Question

Solve cos x dy/dx - y sin x = y^3 cos^2 x

Answer 1

Step-by-step explanation:

We have,

$\cos(x) \frac{dy}{dx} - y \sin(x) = {y}^{3} \cos^{2} (x)$

$\implies \frac{dy}{dx} - y \tan(x) = {y}^{3} \cos (x)$

$\implies {y}^{ - 3} \frac{dy}{dx} - y ^{ - 2} \tan(x) = \cos (x)$

$Let \: - {y}^{ - 2} = v \\ \implies{y}^{ - 3} \frac{dy}{dx} = \frac{1}{2} \frac{dv}{dx}$

$\implies \frac{1}{2} \frac{dv}{dx} + v \tan(x) = \cos (x)$

$\implies \frac{dv}{dx} + 2v \tan(x) = 2 \cos (x)$

$I.F. = {e}^{ \int2 \tan(x) dx} = {e}^{2 ln | \sec(x) | } = {e}^{ ln \sec ^{2} (x) } = \sec^{2} ( x)$

$v. \sec^{2} (x) = \int2 \cos(x) \sec ^{2} (x) dx$

$\implies \: v. \sec^{2} (x) = \int2 \sec (x) dx$

$\implies \: v. \sec^{2} (x) = 2 ln | \sec(x) + \tan(x) | + c$

$\implies \: - {y}^{ - 2} . \sec^{2} (x) = 2 ln | \sec(x) + \tan(x) | + c$

Answer 2

Answer:

Given,

        $cos(x) \frac{dy}{dx} - ysin(x) = y^{3} cos^{2} x\\or, \frac{dy}{dx} - y tan(x) = y^{3} cos(x)\\ or, y^{-3} \frac{dy}{dx } - y^{-2} tan(x) = cos(x)$ ..................................(i)

Extracted data entries

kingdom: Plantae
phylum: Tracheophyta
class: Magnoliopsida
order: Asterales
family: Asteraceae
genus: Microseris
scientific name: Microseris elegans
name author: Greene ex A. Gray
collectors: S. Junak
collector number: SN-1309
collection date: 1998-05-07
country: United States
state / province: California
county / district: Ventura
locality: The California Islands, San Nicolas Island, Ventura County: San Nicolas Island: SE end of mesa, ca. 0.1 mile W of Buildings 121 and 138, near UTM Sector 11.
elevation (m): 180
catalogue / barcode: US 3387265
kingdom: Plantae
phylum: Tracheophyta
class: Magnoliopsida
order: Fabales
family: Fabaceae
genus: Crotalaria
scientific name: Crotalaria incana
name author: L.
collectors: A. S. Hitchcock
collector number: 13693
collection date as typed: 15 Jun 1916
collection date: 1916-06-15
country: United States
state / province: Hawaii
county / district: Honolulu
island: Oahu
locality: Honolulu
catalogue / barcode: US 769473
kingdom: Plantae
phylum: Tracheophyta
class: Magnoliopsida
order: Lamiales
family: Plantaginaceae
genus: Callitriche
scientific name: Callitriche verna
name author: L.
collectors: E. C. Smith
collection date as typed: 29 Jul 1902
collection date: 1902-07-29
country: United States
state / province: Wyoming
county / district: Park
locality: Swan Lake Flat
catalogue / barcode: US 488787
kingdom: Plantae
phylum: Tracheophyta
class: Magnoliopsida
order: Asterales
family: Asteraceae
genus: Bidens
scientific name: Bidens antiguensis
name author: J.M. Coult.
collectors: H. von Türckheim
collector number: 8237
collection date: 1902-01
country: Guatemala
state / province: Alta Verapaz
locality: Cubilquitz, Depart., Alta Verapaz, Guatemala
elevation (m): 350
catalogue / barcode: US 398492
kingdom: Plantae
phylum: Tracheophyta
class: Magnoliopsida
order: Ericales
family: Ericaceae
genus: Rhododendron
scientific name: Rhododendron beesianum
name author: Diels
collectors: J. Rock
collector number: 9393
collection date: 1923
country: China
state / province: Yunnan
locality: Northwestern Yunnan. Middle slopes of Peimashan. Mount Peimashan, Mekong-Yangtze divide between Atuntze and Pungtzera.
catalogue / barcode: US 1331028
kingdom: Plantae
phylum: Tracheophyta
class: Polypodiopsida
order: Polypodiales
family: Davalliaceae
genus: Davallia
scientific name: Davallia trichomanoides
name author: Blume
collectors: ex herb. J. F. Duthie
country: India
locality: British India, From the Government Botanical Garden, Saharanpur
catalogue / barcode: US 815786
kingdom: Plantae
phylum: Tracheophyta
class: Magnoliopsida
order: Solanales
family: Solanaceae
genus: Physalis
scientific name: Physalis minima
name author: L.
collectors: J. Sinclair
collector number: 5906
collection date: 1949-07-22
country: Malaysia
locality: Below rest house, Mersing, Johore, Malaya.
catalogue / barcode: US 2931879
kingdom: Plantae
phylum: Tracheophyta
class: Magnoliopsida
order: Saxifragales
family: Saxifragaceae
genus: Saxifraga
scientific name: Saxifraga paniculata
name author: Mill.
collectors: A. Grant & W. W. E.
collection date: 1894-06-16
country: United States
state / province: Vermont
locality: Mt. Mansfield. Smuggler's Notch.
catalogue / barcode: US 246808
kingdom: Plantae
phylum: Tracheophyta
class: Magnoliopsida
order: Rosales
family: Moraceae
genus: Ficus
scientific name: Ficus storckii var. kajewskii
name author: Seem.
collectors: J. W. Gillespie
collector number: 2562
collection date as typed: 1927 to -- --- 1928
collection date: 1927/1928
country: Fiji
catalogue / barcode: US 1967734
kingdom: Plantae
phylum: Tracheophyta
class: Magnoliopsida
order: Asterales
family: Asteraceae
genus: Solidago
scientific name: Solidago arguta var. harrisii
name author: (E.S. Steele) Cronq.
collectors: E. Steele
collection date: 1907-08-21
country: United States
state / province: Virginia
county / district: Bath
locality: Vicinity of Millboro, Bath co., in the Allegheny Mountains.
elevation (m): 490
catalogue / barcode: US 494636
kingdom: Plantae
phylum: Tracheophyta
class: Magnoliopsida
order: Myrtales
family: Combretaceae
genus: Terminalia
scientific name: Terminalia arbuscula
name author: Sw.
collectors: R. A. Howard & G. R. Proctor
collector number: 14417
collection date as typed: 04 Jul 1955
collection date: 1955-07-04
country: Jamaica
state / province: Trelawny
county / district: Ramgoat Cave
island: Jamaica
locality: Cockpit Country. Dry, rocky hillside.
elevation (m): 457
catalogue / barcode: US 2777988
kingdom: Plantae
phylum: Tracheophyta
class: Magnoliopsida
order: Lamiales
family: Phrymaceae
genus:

Tasks>
**A.** Answer these questions about the differential equation thread:
(i) In the first answer, what is set equal to v?
(ii) What integrating factor does the first answer find?
(iii) What label does the second answer attach to its last line of working?
**B.** Write what follows in the thread on the differential equation, picking up after its last line.

Answers below>
**A.**
(i) −y⁻² is set equal to v.
(ii) The integrating factor is sec²(x).
(iii) It is labeled (i).

**B.**
Let,  

         $- y^{-2} = v$

 →    $y^{-3} \frac{dy}{dx} = \frac{1}{2} \frac{dv}{dx}$

Putting this value in equation (i), we will get,

 $\frac{dv}{dx} + 2vtan(x) = 2cos(x)$ ........................................................(ii)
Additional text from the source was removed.